Yes, “It’s the Most Wonderful Time of the Year,” when Quiet Riot, the poor man’s Judas Priest, provides an island of serenity in a sea of Christmas music, most of it written by my fellow Jews. (I haven’t mentioned one Christmas song yet that wasn’t.) This is why I’ve decided to have a few words with you today about the black hole that is Hanukkah music. Why, you may ask, have the Jews written “White Christmas” for the Christians but no equivalent blockbuster for their own people? Why are we stuck with Adam Sandler rhyming “Hanukkah” with “gin and tonica” and a pre-schooler’s tune about a spinning top made out of clay?
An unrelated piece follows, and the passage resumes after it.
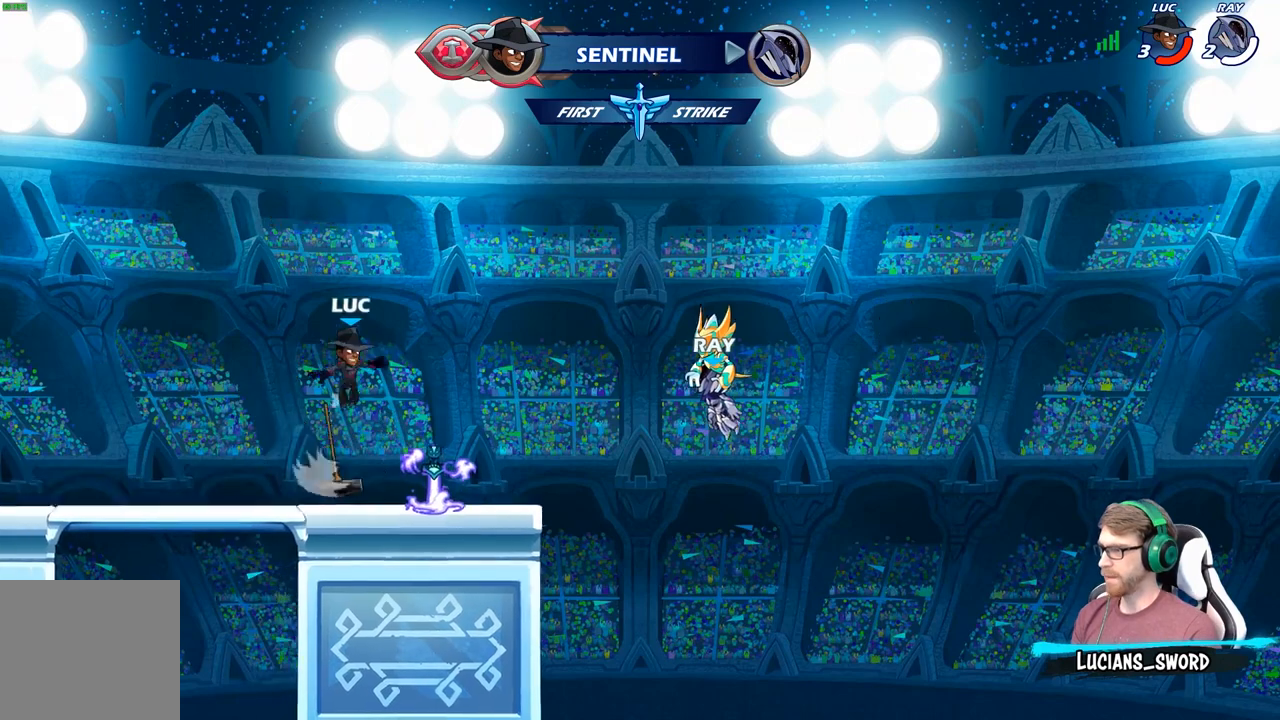
{"buttons": [], "left_stick": "up", "right_stick": "center", "events": [[133, "R1", "up"], [200, "A", "down"], [300, "left_stick", "left"], [317, "A", "up"], [400, "A", "down"], [483, "A", "up"], [500, "left_stick", "up"]]}
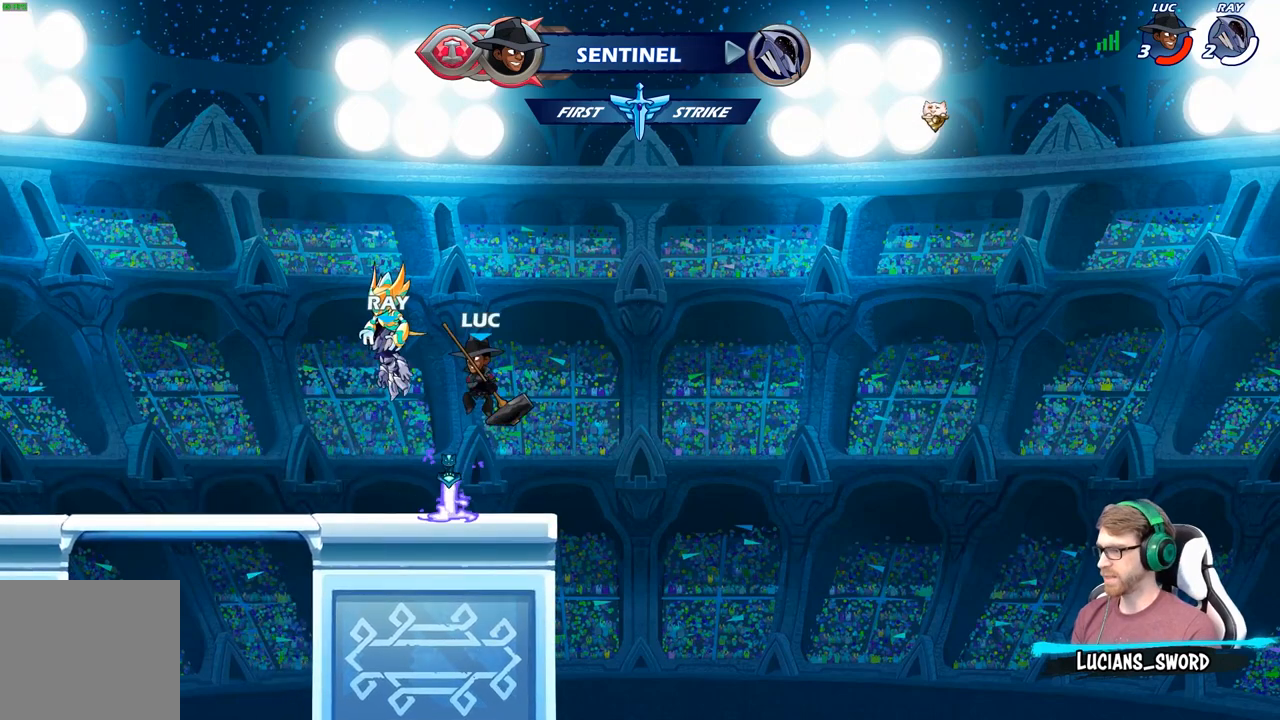
{"buttons": [], "left_stick": "center", "right_stick": "center", "events": [[83, "R1", "down"], [183, "R1", "up"], [250, "left_stick", "center"]]}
“O Come All Ye Schnorrers”
I know this question has been keeping you awake at night. Fortunately, there’s a simple answer: When it comes to Hanukkah, there’s not much to hang your muse on. The “Festival of Lights” is of so little Judaic significance that it doesn’t even appear in the Bible. (Note to my pagan readers: The Bible is what you charmingly call the “Old Testament.”) In Israel, Hanukkah is celebrated as a military holiday something like our Memorial Day, which probably means they take that opportunity to sell mattresses at a steep discount. Here in the USA, Hanukkah appears at approximately the same time as Christmas, and so has absorbed some of that glory without actually earning it.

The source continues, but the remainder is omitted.